Integration tests for HMC and stan math functions

Hi!

Do we have example tests available which plug any of our stan-math function directly into HMC?

If not, any advise on this would be great, i.e. where to put this? Stan repo? Anything else?

My interest is to performance profile things (ODE stuff) and here I would guess that sticking this into HMC directly is the best thing one can do. However, I suppose this approach could be useful for other purposes.

Sebastian

If you’re trying trying to profile, this is the wrong level. You should just be profiling the function from within Math.

I don’t think there’s a framework in place to do performance testing there, so we can create one.

Maybe ODE stuff is special here, but the point of putting the ODE code under the control of HMC is that I want to stress test the ODE solver by forcing it to compute solutions for whatever HMC wants to try out. An alternative way I can think of is to draw from log-normal distributions random parameter sets and throw that at the solver.

For the performance tests I intend to have something which allows comparisons between timings among branches such that I can track if I am doing something good or bad in terms of performance.

One approach could be to use the google test framework. It does report timings; what would be left to be done is to collect that output and compare between branches optimally.

Do we want performance tests being part of Stan? It may make sense to introduce them for other purposes as well.

You’re not going to be able to profile ODEs correctly if you throw it under
HMC. That’s just not how you performance test something. You need it to be
repeatable and find out edge cases. In order to find particularly bad
instances, you can run HMC and figure that out, but the performance tests
should be completely deterministic and independent of any of the algorithms.

In Stan, there is an overall “performance” test that’s triggered. It’s not
really that – it’s just a way to keep track of overall performance. Here’s
a link to one of the later graphs:
http://d1m1s1b1.stat.columbia.edu:8080/job/Stan%20-%20Performance/lastSuccessfulBuild/artifact/test/performance/performance.png

Yes, I think we should put performance testing in Stan. I just don’t know
how to do it well – especially across different versions.

I rearranged to put the important stuff up front!

For the performance tests I intend to have something which allows comparisons between timings among branches such that I can track if I am doing something good or bad in terms of performance.

Do we want performance tests being part of Stan? It may make sense to introduce them for other purposes as well.

That would be great. We’ve wanted to set something like this
up for years. It’s challenging given the nature of MCMC.

Maybe ODE stuff is special here, but the point of putting the ODE code under the control of HMC
is that I want to stress test the ODE solver by forcing it to compute solutions for whatever HMC wants to try out. An alternative way I can think of is to draw from log-normal distributions random parameter sets and throw that at the solver.

I think the latter would be better as it’s easier to
control what you’re testing. Of course, HMC is the
end-to-end test you want, so it’d be nice to have some
benchmark models you care about to test, too. But those
aren’t unit tests for ODE solvers so much.

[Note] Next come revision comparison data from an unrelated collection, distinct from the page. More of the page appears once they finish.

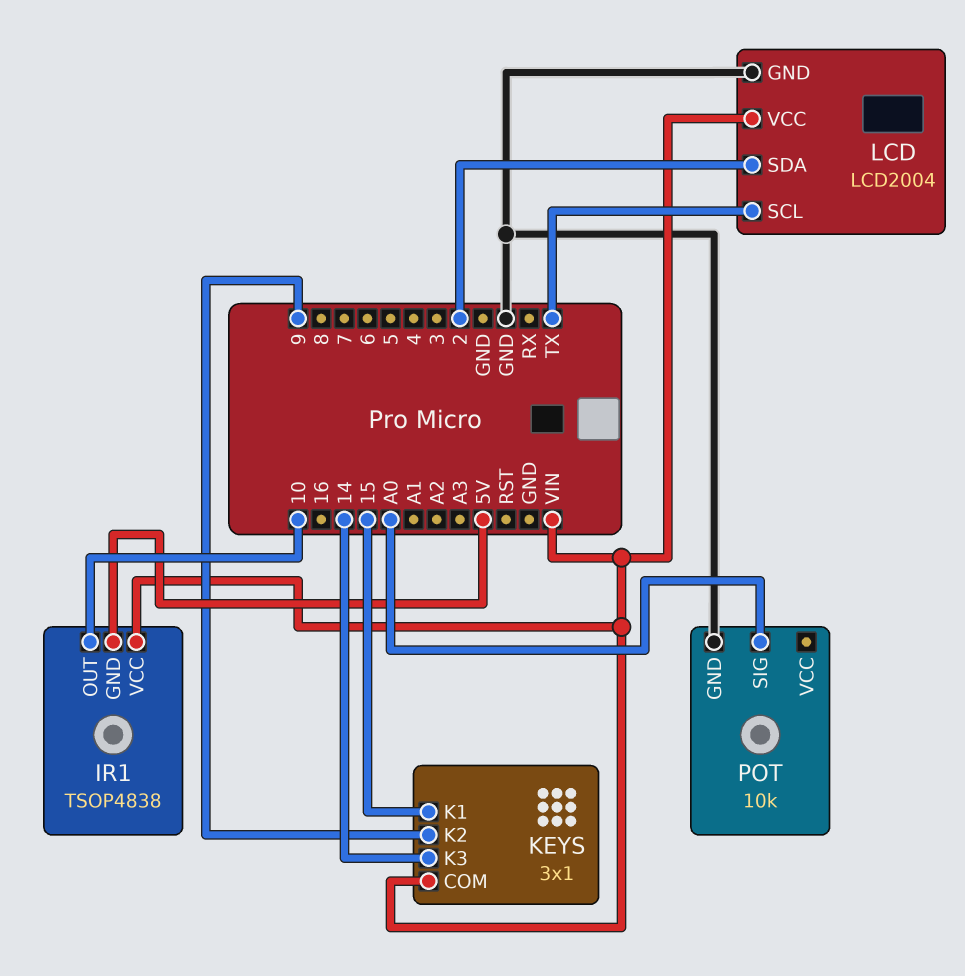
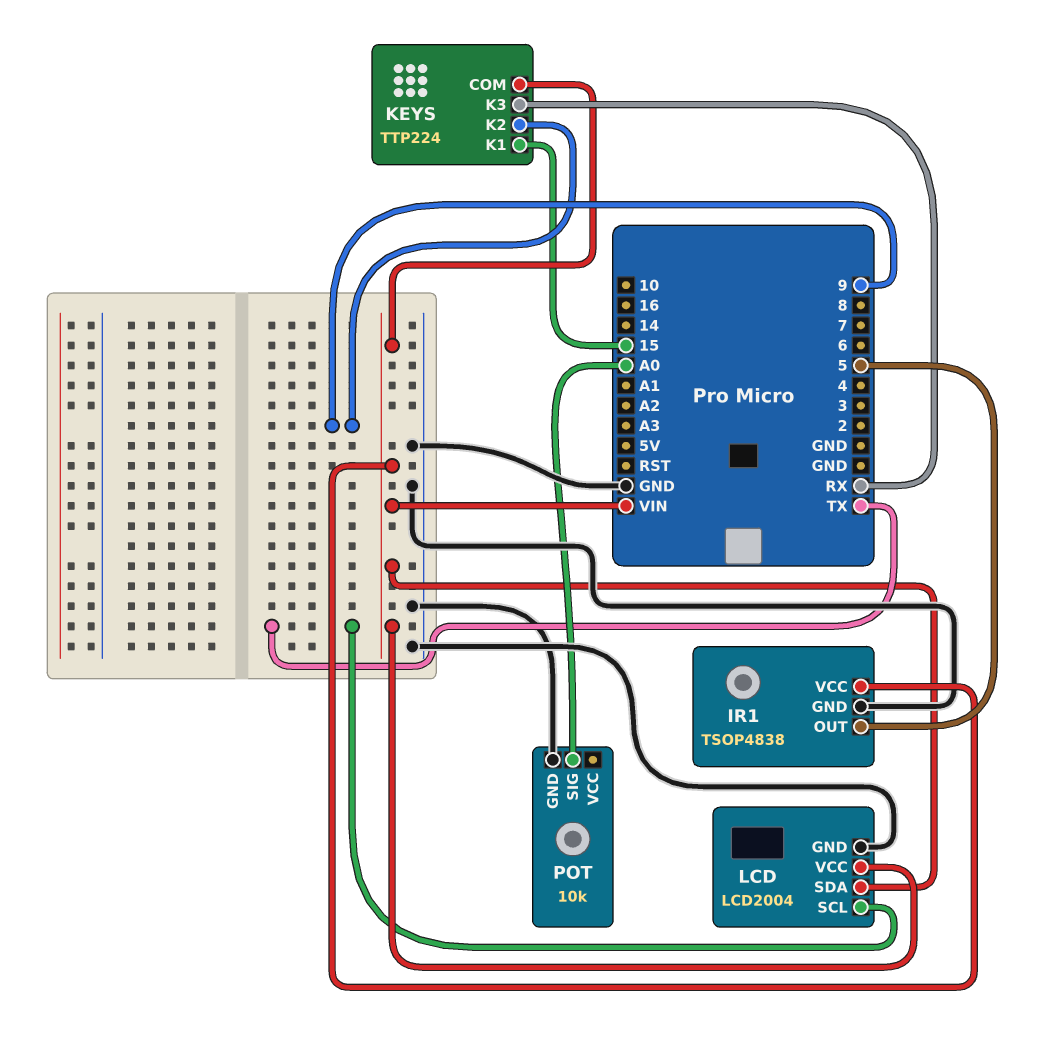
IR1 pin GND: 5V -> GND
IR1 pin OUT: 10 -> 5
KEYS: 3x1 -> TTP224
KEYS pin K3: 14 -> RX
LCD pin SDA: 2 -> VIN

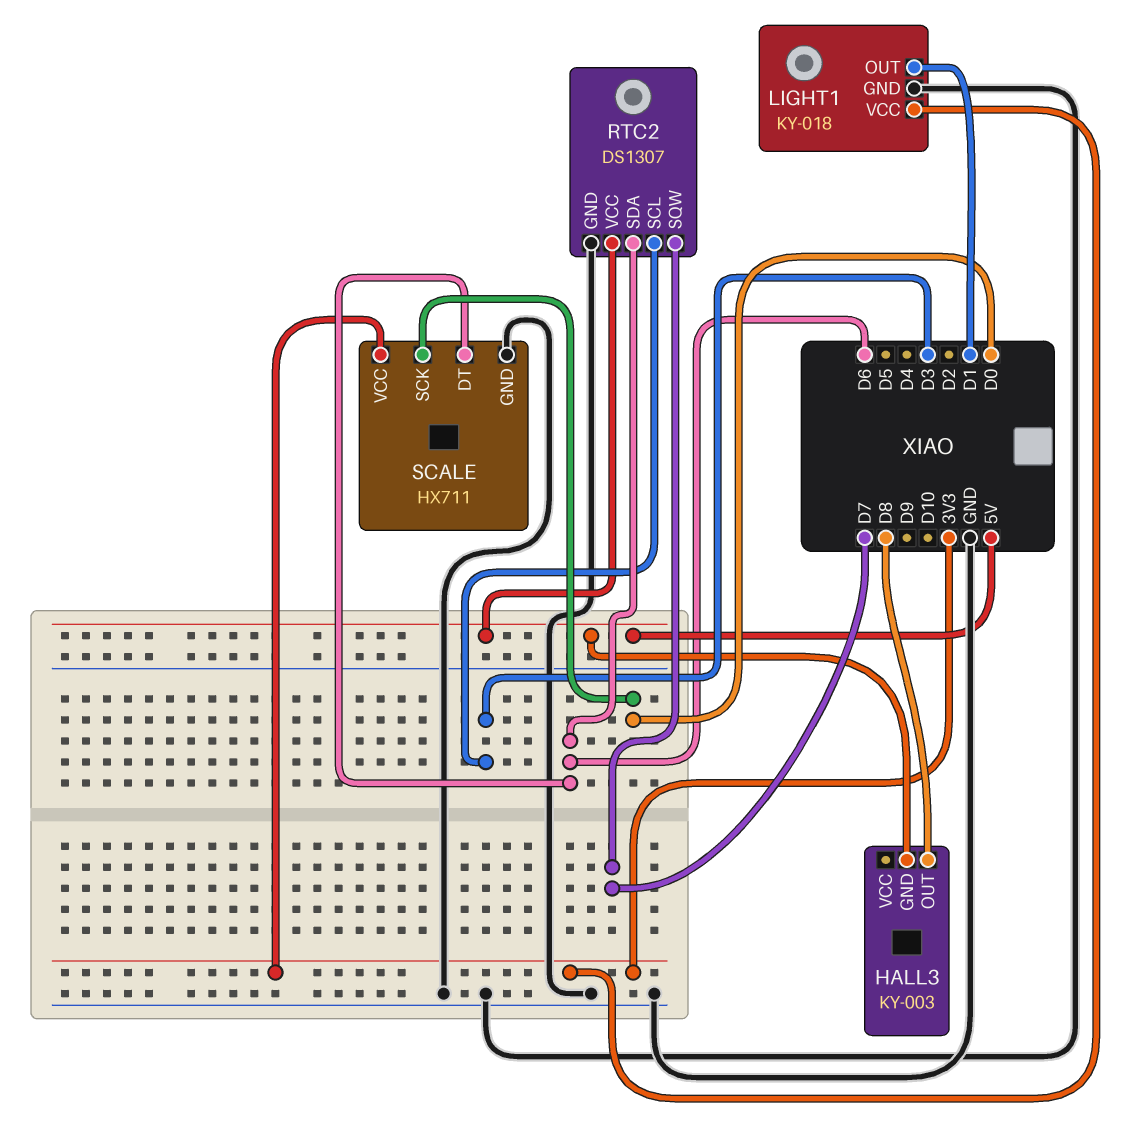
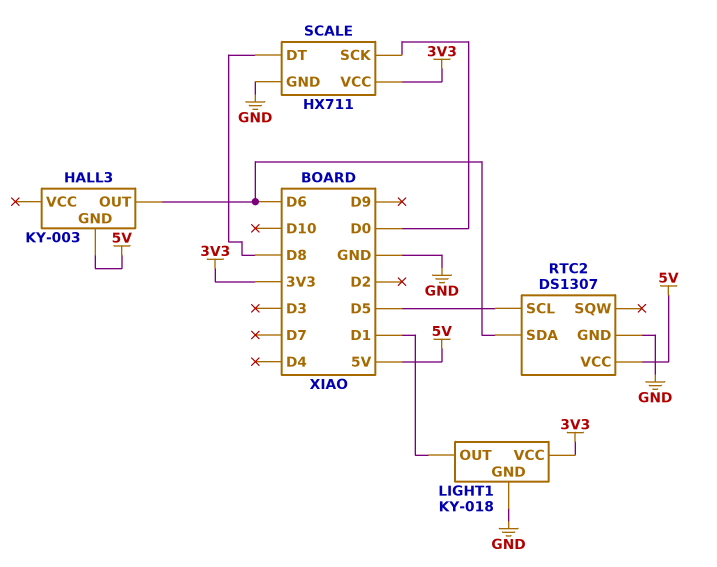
HALL3 pin OUT: D8 -> D6
RTC2 pin SCL: D3 -> D5
RTC2 pin SQW: D7 -> none
SCALE pin DT: D6 -> D8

If they bring
up problems with some parameter values, those can go into
the unit tests.

Also, the ODE solver is in the math lib, so the tests
shouldn’t depend on HMC, which is in the Stan lib. If you
do want those tests, they should be tests of HMC in the
Stan lib.

One approach could be to use the google test framework. It does report timings; what would be left to be done is to collect that output and compare between branches optimally.

Python scripts are probably easier. That’s what we’re doing
now to run unit tests. Make is very limited and hard to control.

Sorry—I said pretty much the same thing before reading
your response. Glad to see we’re in synch here.

  • Bob
1 Like

Yes. But I think the point about using Python is a good one. That might be a good way to compare timing across different git hashes. Google Test isn’t really designed for that.

Hmm… I thought to run google test as it dumps its output in a XML format which can be parsed with java into web-sites. The tool needed was ant as far as I recall.

I will look into this.

The link to the performance tests apparently does not work; there is no such png file saved at the location the link points to. Got moved?